Liputan6.com, Jakarta - Menteri Hukum dan HAM (MenkumHAM) Yasonna Laoly mengklaim pihaknya bersama Parlemen sudah mengakomodir seluruh elemen masyarakat yang menilai revisi RKUHP masih bermasalah. Menurut dia, pengesahan hari ini adalah keputusan yang harus diambil dan bila ada yang berseberangan, dipersilakan menempuh jalur hukum.
"Bahwa ada yang pada akhirnya beda persepsi, iya. Tidak mungkinlah kita semua bisa menyetujui 100 persen. Belum ada Undang-Undang yang seperti itu. Kalau pada akhirnya nanti ada yang merasa tidak pas dan bahkan menyatakan bertentangan dengan konstitusi, silakan saja judicial review (JR)," ujar Yasonna saat ditemui di Istana Negara Jakarta, Selasa (6/12/2022).
Yasonna memastikan, Revisi KUHP yang sudah disahkan oleh Parlemen di Senayan kini tinggal menunggu salinannya dikirimkan ke Presiden Joko Widodo (Jokowi) untuk ditandatangani.
Advertisement
Selanjutnya pemerintah akan melakukan sosialisasi terhadap pedoman baru hukum pidana di Indonesia ini. Melalui berbagai cara nantinya akan dilakukan, mulai dari masuk ke dunia pendidikan hingga ke kelompok masyarakat.

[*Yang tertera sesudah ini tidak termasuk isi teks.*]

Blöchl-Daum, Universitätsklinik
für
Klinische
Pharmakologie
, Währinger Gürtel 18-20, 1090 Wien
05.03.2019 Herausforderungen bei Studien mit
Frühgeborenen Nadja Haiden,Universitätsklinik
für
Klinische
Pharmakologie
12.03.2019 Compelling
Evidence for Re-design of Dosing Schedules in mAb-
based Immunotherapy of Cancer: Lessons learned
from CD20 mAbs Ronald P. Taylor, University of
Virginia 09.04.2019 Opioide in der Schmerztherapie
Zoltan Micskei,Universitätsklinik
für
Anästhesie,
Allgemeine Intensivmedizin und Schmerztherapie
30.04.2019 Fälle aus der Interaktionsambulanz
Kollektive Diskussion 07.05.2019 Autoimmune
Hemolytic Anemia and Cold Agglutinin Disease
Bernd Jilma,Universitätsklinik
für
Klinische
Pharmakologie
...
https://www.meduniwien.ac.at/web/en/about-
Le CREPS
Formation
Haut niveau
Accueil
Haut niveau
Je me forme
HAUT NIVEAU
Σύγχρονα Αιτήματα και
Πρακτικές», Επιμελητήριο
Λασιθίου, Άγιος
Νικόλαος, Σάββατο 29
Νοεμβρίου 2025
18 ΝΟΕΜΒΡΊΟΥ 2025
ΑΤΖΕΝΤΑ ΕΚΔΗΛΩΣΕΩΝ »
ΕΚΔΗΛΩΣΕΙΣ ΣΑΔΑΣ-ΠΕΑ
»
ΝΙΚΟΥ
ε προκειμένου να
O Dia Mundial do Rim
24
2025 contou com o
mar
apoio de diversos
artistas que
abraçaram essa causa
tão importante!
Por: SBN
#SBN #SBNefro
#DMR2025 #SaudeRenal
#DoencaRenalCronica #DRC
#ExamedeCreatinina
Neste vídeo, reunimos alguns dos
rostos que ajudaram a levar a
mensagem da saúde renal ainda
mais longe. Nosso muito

"Ada 3 tahun untuk sosialisasi KUHP ini. Saya kira kita akan bentuk tim dari seluruh tim yang ada, dari kementerian, tim pakar kita yang ikut membahas dan ini akan dikirim ke daerah-daerah. Karena ini baru dan betul buatan anak bangsa," ujar Yasonna.
Yasonna bersyukur akhirnya Indonesia memiliki kitab pedoman hukum pidananya sendiri. Sebab, selama ini saat mencari panduan pidana, Indonesia masih menggunakan produk yang dibikin oleh pihak Belanda yang disesuaikan.
"Kita mengikuti perkembangan zaman, bahwa ada perbedaan pendapat silakan saja. Kita masyarakat yang sangat heterogen, banyak pandangan, tetapi kita putuskan bahwa harus kita sahkan," tegas dia.
Pembahasan RKUHP Diklaim Sudah Dilakukan Sejak Orde Baru
Politikus PDIP menampik, tudingan yang menyebut pengesahan dilakukan terburu dan tidak melibatkan banyak pihak. Sebab, dalam perjalanannya hingga disahkan hari ini, pembahasan soal revisi KUHP sudah dilakukan mulai dari zaman orde baru hingga rezim Susilo Bambang Yudhoyono (SBY).
"Sudah cukup lama sekali. Zaman Pak Harto tim dibentuk. Selesai pak harto masuk zaman Pak Habibie kemudian zaman Pak SBY, zaman Bu Mega juga tim bekerja. Saat zaman Pak SBY tim sempat masuk periode kedua masuk dibahas di DPR. Ini sudah lama sekali, tapi tidak selesai," dia menutup.